# Mother arrested for homeschooling in Germany.



## Augusta (Sep 15, 2006)

We sure have it good here in the U.S. Sometimes we may take it for granted.

Germany Imprisons Mum. Dad and Kids Flee to Austria

An earlier article linked to in the above article.

Hitler´s Ghost Haunts German Parents


----------



## RamistThomist (Sep 15, 2006)

I had a whole list of folks in the US who were arrested for not rearing their chirrens in the Worldview of the State. I will see if I can find it. Even more exciting, Greg Bahnsen came to Louisiana to testify as an expert witness on behalf of Christians to educate their chirrens in the manner they see fit. He made the ACLU lawyer look like a fool.


----------



## ~~Susita~~ (Sep 15, 2006)




----------



## Bladestunner316 (Sep 15, 2006)

If I ever do get married and have covenant kids I would homeschool the children who Ive seen come from homschooling seem to do way better. I worked with 16 yearold who finished homeschooling and was allready on her first year of college.

Blade


----------



## RamistThomist (Sep 15, 2006)

Here is a eulogy by Mark Rushdoony which hints it. But since its a eulogy, by nature of the case, he doesn't document his sources.



> I remember when my father was not held in high esteem. Some thought he was a rogue who confused a simplistic spiritual message with this big picture and the responsibility it placed on men. *But in the 1970s when Christians were being imprisoned and children were being removed from homes and churches were being padlocked for educating children in Christian and home schools, many across the country saw a distinguished, white-haired man they had never met appear in courtrooms to act as an expert witness in their defense. My father testified in dozens of these cases, and slowly the tide turned as victory after victory was won for religious liberty*. People then saw my father in a new light. He helped them, yet made them re-examine their own beliefs. He expressed a faith that helped them take a stand based on the Word of God. Once my father was ridiculed on the witness stand by a prosecutor who sought to discredit his testimony. The prosecutor wanted my father to appear ignorant and prejudiced by saying he did not believe in evolution just because the Bible taught creation in six days. When the prosecutor cynically asked him why he did not believe in the theory of evolution, my father incredulously replied that he did not have that much faith. Many began to see that my father was a man who could teach them something about taking a stand for the Faith.



Government vs. Freedom, part one

Getting more aggressive

Out of Jail, but still in court

Mother incarcerated.

What is asked
A) Copy everything from "## Bladestunner316 (Sep" down to "document his sources." in the homeschooling thread, substituting "tribute" for "eulogy".
B) Carry on the homeschooling thread from the point where it stops.
The lines that come after this point play no part in the work.

Dataset extract

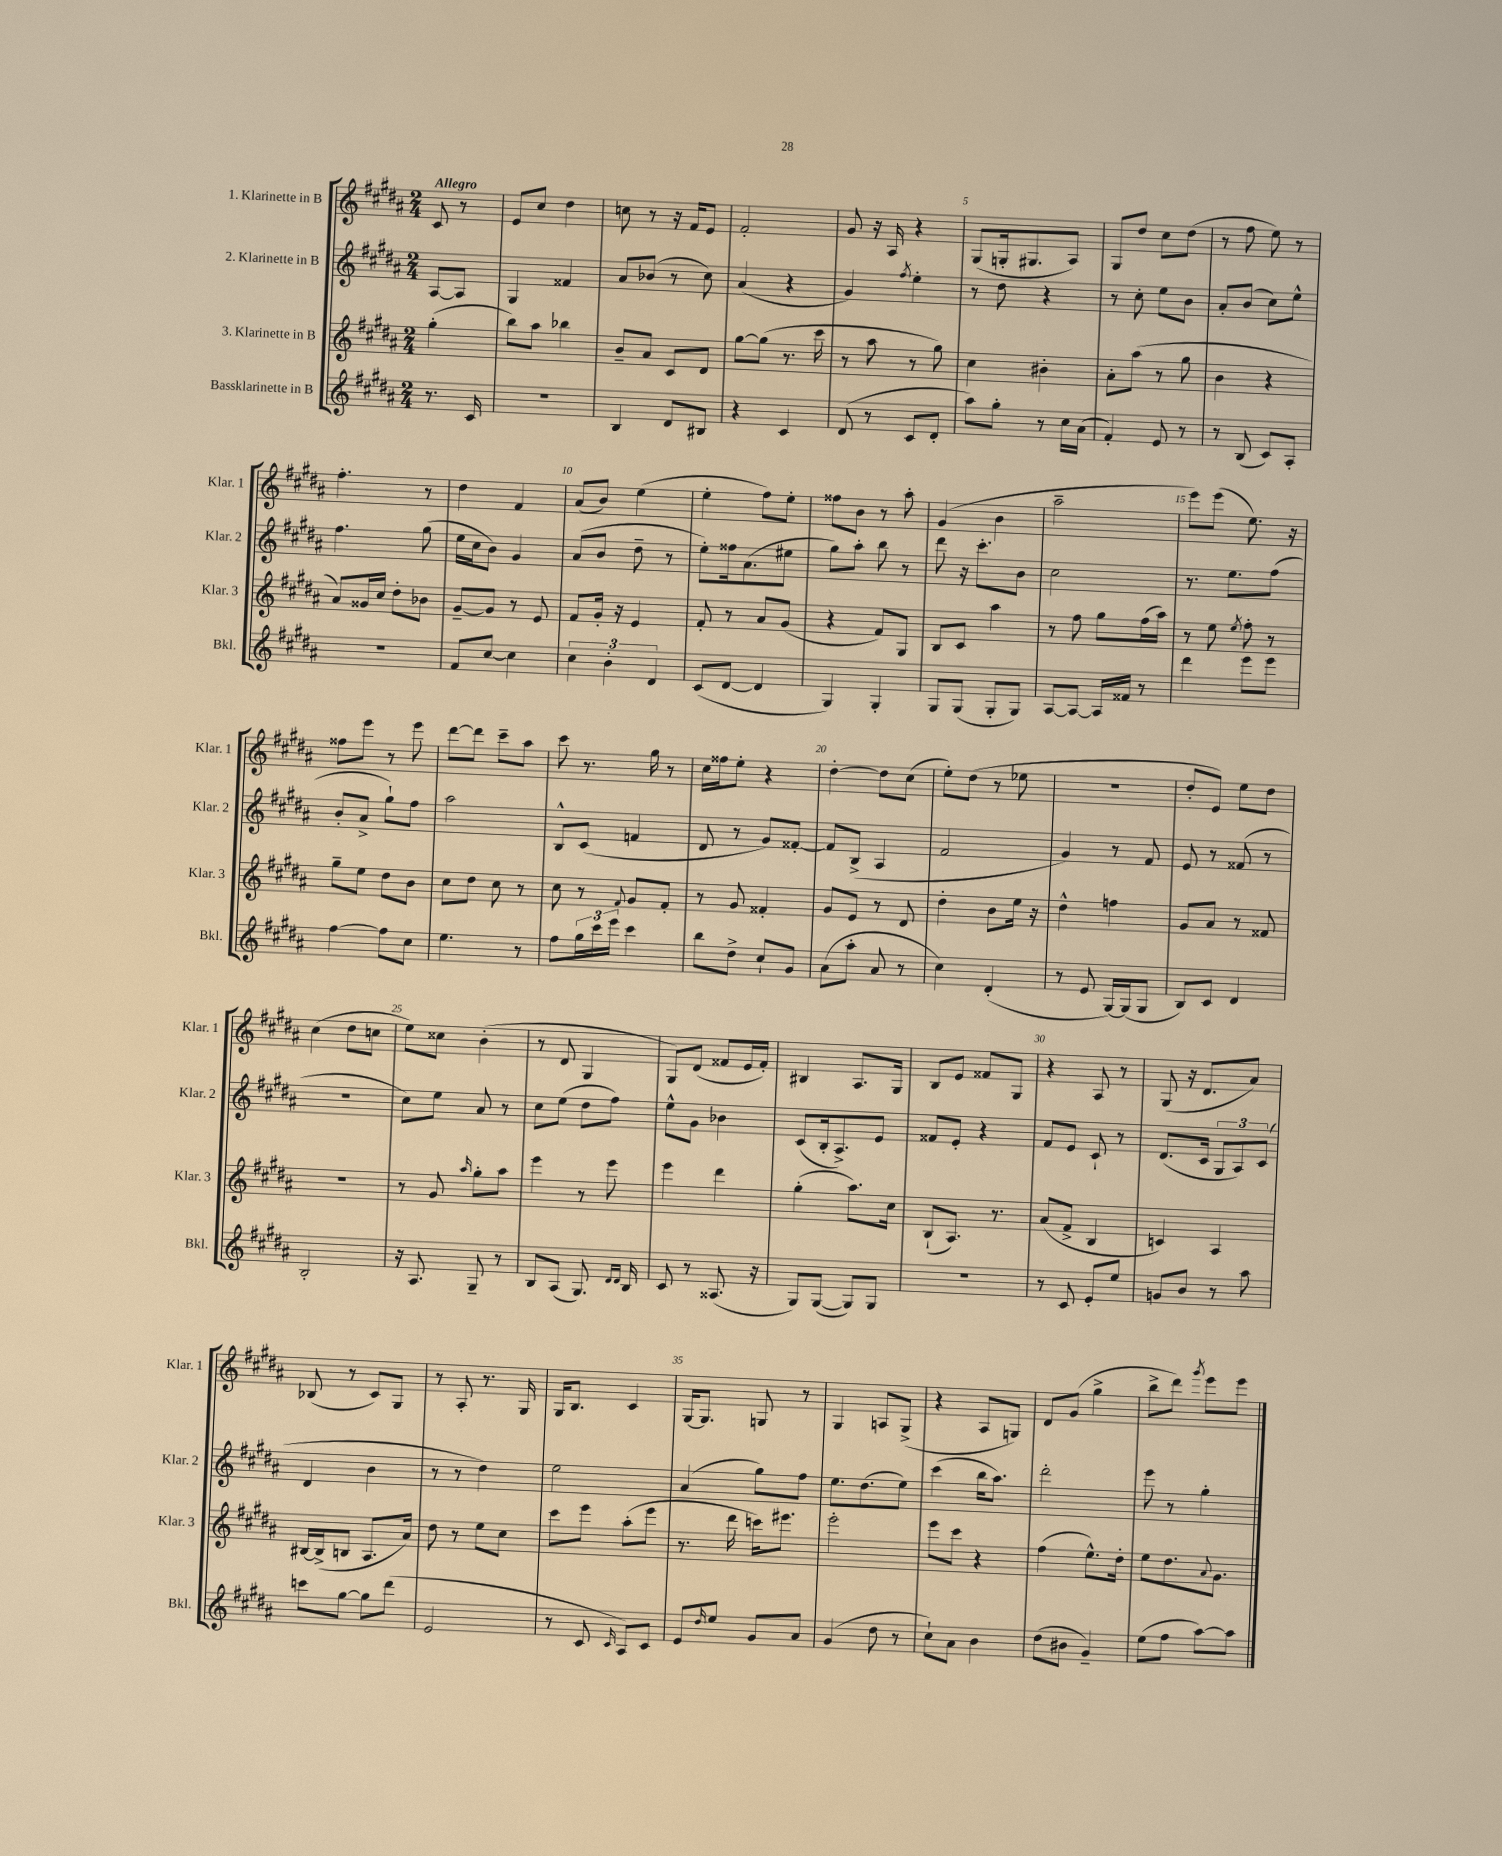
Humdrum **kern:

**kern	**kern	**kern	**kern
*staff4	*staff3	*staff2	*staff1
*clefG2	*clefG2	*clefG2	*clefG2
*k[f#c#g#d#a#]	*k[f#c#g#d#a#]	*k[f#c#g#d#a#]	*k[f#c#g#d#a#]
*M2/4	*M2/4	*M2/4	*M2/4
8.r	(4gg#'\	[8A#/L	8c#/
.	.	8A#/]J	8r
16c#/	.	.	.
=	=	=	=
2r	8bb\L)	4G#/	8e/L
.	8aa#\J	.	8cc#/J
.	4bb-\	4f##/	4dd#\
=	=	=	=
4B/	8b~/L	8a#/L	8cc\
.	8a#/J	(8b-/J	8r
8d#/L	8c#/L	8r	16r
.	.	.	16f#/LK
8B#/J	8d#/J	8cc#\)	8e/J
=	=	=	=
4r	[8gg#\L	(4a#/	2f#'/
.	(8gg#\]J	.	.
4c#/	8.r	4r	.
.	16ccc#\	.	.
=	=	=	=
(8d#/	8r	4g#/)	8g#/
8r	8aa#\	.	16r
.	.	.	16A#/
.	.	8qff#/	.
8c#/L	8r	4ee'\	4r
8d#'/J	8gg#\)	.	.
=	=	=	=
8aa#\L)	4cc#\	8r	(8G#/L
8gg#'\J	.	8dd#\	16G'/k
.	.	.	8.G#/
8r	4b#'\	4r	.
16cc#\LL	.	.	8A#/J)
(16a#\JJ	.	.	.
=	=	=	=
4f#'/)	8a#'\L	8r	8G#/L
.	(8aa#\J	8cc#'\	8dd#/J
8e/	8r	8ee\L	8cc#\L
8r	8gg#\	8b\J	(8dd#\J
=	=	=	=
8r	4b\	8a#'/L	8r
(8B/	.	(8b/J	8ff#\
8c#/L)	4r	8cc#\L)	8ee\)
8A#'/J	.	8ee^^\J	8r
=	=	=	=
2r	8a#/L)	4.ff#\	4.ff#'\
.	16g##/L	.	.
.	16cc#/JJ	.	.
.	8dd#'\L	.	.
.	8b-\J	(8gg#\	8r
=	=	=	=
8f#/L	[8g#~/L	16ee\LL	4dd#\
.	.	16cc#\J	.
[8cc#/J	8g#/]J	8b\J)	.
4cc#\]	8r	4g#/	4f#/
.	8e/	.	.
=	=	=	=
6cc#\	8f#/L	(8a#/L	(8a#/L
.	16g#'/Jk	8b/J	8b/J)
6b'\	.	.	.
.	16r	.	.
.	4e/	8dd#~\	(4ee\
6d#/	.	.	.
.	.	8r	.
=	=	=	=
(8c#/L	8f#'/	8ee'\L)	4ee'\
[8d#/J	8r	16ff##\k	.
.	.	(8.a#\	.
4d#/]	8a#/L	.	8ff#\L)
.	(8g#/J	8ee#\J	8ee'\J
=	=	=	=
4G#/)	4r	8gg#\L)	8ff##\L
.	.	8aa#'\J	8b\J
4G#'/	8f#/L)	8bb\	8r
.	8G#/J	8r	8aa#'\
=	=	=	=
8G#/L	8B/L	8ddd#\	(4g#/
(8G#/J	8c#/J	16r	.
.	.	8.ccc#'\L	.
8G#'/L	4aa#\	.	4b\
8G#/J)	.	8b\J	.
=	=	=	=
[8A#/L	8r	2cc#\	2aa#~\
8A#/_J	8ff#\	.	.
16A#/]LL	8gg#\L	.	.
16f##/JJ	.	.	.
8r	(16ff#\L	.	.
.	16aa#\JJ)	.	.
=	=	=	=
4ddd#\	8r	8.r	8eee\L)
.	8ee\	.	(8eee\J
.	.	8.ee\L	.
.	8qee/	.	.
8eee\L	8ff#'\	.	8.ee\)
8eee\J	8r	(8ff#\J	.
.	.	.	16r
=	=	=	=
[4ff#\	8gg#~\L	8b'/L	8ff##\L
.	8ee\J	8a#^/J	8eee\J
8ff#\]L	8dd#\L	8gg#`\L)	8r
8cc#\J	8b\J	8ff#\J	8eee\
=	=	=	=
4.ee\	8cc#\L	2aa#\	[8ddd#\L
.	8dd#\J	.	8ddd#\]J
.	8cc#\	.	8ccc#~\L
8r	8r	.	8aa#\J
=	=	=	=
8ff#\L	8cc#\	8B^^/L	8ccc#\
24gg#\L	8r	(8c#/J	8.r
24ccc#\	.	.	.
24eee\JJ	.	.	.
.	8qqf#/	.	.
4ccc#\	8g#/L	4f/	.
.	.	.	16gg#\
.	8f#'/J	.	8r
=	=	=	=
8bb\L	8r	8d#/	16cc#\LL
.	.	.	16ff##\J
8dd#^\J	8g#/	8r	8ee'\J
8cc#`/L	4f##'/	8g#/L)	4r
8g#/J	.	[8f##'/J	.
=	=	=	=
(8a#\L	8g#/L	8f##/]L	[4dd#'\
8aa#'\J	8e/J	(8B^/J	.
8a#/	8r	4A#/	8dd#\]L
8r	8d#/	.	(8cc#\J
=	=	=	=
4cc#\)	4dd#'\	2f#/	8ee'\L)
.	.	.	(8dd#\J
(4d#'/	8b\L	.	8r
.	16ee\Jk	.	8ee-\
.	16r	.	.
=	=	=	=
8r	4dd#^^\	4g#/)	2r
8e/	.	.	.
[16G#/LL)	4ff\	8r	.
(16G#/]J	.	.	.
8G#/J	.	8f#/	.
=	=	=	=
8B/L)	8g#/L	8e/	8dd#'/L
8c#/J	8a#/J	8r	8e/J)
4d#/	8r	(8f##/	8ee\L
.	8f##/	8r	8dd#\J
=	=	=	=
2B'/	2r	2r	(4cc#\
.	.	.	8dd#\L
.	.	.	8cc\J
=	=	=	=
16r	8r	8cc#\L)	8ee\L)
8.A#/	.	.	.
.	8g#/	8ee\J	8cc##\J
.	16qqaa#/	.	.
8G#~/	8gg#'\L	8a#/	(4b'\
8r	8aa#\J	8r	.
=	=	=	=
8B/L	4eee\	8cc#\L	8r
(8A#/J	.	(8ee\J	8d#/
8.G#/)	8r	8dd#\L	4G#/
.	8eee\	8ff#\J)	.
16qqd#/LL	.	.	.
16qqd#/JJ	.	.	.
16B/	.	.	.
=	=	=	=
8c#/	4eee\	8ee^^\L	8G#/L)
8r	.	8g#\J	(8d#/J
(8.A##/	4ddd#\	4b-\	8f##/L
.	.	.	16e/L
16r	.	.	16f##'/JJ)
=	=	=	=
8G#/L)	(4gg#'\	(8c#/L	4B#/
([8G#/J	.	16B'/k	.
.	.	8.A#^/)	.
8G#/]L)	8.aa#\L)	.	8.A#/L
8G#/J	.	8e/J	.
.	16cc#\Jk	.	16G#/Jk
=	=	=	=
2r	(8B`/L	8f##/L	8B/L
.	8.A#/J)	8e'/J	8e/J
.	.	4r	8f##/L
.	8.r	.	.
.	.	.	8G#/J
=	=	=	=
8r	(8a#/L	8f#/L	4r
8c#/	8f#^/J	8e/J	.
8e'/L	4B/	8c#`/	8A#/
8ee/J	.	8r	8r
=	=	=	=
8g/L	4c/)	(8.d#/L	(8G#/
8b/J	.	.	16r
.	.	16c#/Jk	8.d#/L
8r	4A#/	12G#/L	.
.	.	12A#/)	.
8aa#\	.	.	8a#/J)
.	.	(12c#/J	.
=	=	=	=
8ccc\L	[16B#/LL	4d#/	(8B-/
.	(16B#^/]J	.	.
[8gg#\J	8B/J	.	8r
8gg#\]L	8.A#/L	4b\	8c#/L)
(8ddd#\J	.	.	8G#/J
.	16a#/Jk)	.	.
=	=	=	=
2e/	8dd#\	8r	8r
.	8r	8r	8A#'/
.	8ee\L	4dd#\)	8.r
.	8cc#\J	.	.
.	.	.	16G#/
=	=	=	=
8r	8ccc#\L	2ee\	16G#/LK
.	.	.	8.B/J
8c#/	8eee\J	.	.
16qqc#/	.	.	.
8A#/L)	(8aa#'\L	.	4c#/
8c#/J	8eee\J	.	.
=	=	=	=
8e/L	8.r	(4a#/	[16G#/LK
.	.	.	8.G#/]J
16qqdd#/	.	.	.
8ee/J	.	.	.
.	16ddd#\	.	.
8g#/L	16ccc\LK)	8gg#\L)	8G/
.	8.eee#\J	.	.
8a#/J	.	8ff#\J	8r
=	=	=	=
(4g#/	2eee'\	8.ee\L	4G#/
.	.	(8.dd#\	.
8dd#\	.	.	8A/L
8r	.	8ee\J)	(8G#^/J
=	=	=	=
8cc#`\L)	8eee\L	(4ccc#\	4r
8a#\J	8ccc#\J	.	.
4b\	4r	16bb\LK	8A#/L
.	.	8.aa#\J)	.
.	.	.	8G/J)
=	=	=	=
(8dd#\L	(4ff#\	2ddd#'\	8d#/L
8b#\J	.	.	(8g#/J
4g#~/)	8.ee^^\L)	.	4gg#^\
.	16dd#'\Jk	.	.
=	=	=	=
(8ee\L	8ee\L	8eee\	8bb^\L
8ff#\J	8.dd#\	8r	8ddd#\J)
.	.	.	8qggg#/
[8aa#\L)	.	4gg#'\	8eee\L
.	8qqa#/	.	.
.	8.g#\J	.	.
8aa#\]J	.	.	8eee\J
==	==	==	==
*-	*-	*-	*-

The results
A)
## Bladestunner316 (Sep 15, 2006)

If I ever do get married and have covenant kids I would homeschool the children who Ive seen come from homschooling seem to do way better. I worked with 16 yearold who finished homeschooling and was allready on her first year of college.

Blade


----------



## RamistThomist (Sep 15, 2006)

Here is a tribute by Mark Rushdoony which hints it. But since its a tribute, by nature of the case, he doesn't document his sources.

B)
Homeschooling Family wins, but risks Jail

Many Families still face jail

several mothers sent to jail

This is all for now. I went to Homeschool Legal Defense Association and typed in "Jail" on the search engine. I stopped after 2 pages. I have 8 more to go. I will do that later.

Another example, Rushdoony defends Texas homeschoolers.
Here

Here is another example of how Rushdoony wanted to live out his faith. He helps give a decisive blow to the Messianic State.


----------



## VirginiaHuguenot (Sep 15, 2006)

See also this thread.


----------



## jaybird0827 (Sep 16, 2006)

Question: 

I took a course in Comparative Education back in the 60's when I was studying for my teaching degree. We learned that in Germany at the time, students were put through various tracks that either led to going to university or, for example, learning a trade. The specific path on which they were put was determined fairly early, like around 4th grade (the equivalent). Later, I understood that it was so competitive that many kids around that age were having to take exams that determine which way they would be going and that there were a lot of suicides committed by the ones that didn't want to face disappointing results.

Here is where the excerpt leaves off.